In April 2016, Uber driver Corey Robinson got a fare from passenger Juan Carlos to drive from Philadelphia to the Bronx. The total trip was 100 miles, but Robinson could not keep his eyes on the road as he started to feel drowsy. In the name of safety, Robinson asked Carlos to take the wheel and complete the drive. Robinson was violently awakened around Binghamton, NY and discovered that Carlos was driving 86 MPH in a 65 MPH zone. Carlos temporarily evaded state troopers but crashed Robinson’s leased vehicle into a guardrail.
The chase and crash resulted in Carlos being arrested and the police classifying both men as having minor injuries. However, a year later, Robinson filed a civil lawsuit against Carlos and Uber claiming that his injuries were not only severe but disabling as well. The whole situation is bizarre and both Carlos and Robinson had their Uber accounts deactivated as a result of the incident. But the real question is, does Robinson’s personal injury lawsuit have merit?
Who Gets The Blame In An Uber Accident?
When you first read this story, you may wonder what kind of trouble Robinson will get in for allowing someone else to drive his car. Tickets and accidents follow a driver and not the vehicle, so Carlos will be the one getting in trouble for his actions and Carlos may even find that his personal auto insurance rates will go up as a result of his driving.
But the confusion settles in when you realize that Robinson was on an Uber run at the time of the accident, and it was a leased vehicle. In an Uber run, Robinson would be considered the person responsible for the actual driving. Also, if Juan Carlos is not listed as an additional driver on Robinson’s commercial insurance (which he is most likely not), then Robinson could find himself responsible for the damage done because he allowed an unauthorized driver to drive his vehicle.

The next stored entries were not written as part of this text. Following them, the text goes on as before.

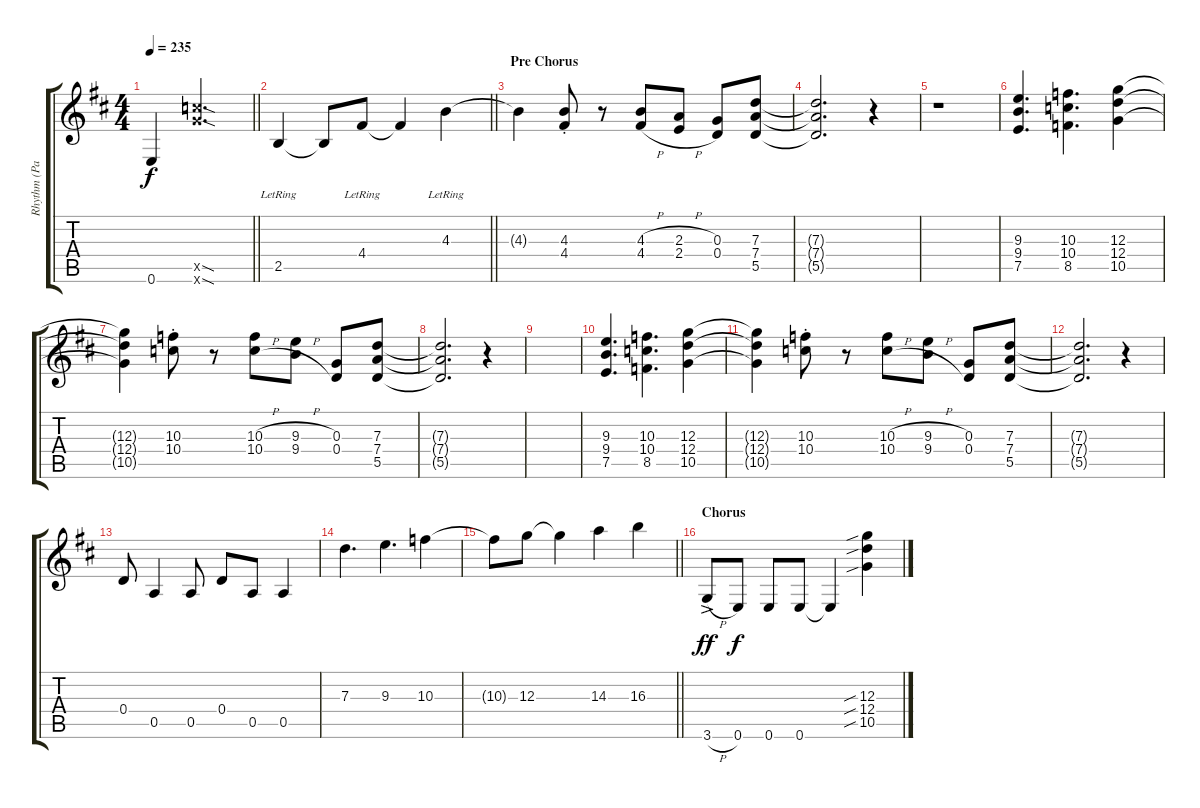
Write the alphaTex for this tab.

\track ("Rhythm (Paul Stanley)" "Rhythm (Pa") {instrument distortionguitar}
\staff {score tabs}
\tuning (E4 B3 G3 D3 A2 E2) {hide}
\ts (4 4)
\tempo 235
\clef g2
\barLineRight lightlight
\ks d
0.6.4{dy f} (15.5{sod x} 15.6{sod x}).2{d} |
\barLineRight lightlight
2.5{lr}.4 2.5{t}.8 4.4{lr}.8 4.4{t}.4 4.3{lr}.4 |
\section ("" "Pre Chorus")
4.3{t}.4 (4.3{st} 4.4{st}).8 r.8 (4.3{h} 4.4{h}).8 (2.3{h} 2.4{h}).8 (0.3 0.4).8 (7.3 7.4 5.5).8 |
(7.3{t} 7.4{t} 5.5{t}).2{d} r.4 |
r.1 |
(9.3 9.4 7.5).4{d} (10.3 10.4 8.5).4{d} (12.3 12.4 10.5).4 |
(12.3{t} 12.4{t} 10.5{t}).4 (10.3{st} 10.4{st}).8 r.8 (10.3{h} 10.4{h}).8 (9.3{h} 9.4{h}).8 (0.3 0.4).8 (7.3 7.4 5.5).8 |
(7.3{t} 7.4{t} 5.5{t}).2{d} r.4 |
|
(9.3 9.4 7.5).4{d} (10.3 10.4 8.5).4{d} (12.3 12.4 10.5).4 |
(12.3{t} 12.4{t} 10.5{t}).4 (10.3{st} 10.4{st}).8 r.8 (10.3{h} 10.4{h}).8 (9.3{h} 9.4{h}).8 (0.3 0.4).8 (7.3 7.4 5.5).8 |
(7.3{t} 7.4{t} 5.5{t}).2{d} r.4 |
0.4.8 0.5.4 0.5.8 0.4.8 0.5.8 0.5.4 |
7.3.4{d} 9.3.4{d} 10.3.4 |
\barLineRight lightlight
10.3{t}.8 12.3.8 12.3{t}.4 14.3.4 16.3.4 |
\section ("" "Chorus")
3.6{h ac}.8{dy ff} 0.6.8{dy f} 0.6.8 0.6.8 0.6{t}.4 (12.3{sib} 12.4{sib} 10.5{sib}).4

If that is not confusing enough, then consider the fact that Robinson’s personal auto insurance was not in effect when he was on his Uber run. Personal auto insurance becomes no longer valid when the driver is using their vehicle for commercial purposes. Most insurance companies consider using a vehicle for Uber to be commercial purposes, and that presents a whole new list of issues for Robinson.
How Does Uber Insurance Work?
Despite the fact that Uber drivers are not Uber employees, the company has developed a $1 million liability policy to cover drivers when they are out on Uber trips. Most Uber drivers rely on this coverage to take over if something happens during a fare, but Uber always has the right to deny claims for any reason they see fit. The insurance is not necessarily binding since Uber drivers are not employees. To be completely covered, an Uber driver would need to pay for separate commercial auto insurance, which very few Uber drivers actually do.
Uber has a history of offering this coverage to drivers and then denying claims by saying that Uber drivers are not employees. If that happens, the driver may have no recourse if they had a passenger in the vehicle. If, by some stroke of luck, Robinson’s personal auto insurance company does agree to look at the case and possibly pay for damages, that could fall flat too when the company finds out that Carlos was not on a list of approved drivers for Robinson’s insurance.
Facing A Denied Claim
Since Uber has the option of denying any claims for accidents drivers may have, that would explain why Robinson is suing Uber as well as Carlos. But since Robinson was not acting as a responsible driver by being behind the wheel of his own vehicle, it is quite possible that a court may side with Uber in denying Robinson’s claim. Robinson may also run into issues when the police report stating that both men had only minor injuries, is compared to his personal injury lawsuit claim of disabling injuries due to the accident.
When it comes to cases of driver responsibility, an accident or ticket is always placed on the driver’s record and not on the insurance policy of the car. When drivers allow strangers to drive their cars, those drivers are usually forced to accept the consequences of their decisions. Corey Robinson may not be able to make an insurance claim for his accident, and the courts may deny his lawsuit. Hopefully, Robinson at least learns a valuable lesson to go along with his disabling injuries.